▸ **Task instructions**
Repeat each entry exactly, but do not carry over the pictures.

▸ **Stored data**
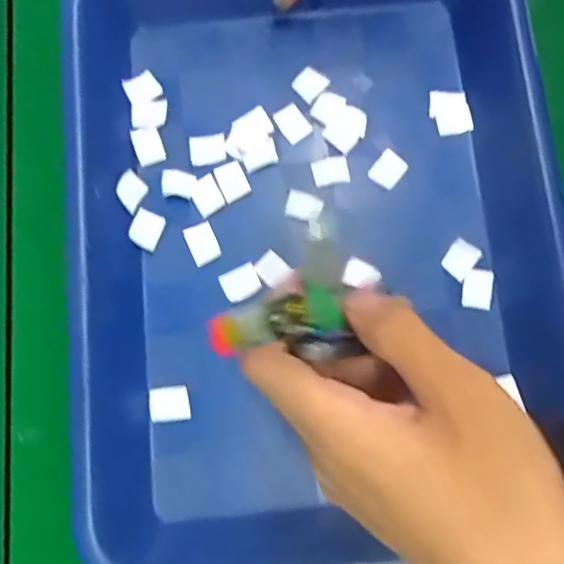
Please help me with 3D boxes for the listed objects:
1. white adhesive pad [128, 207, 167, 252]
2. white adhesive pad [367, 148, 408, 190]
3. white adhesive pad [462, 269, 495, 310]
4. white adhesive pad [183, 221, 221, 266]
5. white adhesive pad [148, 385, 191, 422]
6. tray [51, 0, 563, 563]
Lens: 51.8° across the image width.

▸ **Solved exercise**
Please help me with 3D boxes for the listed objects:
1. white adhesive pad [128, 207, 167, 252]
2. white adhesive pad [367, 148, 408, 190]
3. white adhesive pad [462, 269, 495, 310]
4. white adhesive pad [183, 221, 221, 266]
5. white adhesive pad [148, 385, 191, 422]
6. tray [51, 0, 563, 563]
Lens: 51.8° across the image width.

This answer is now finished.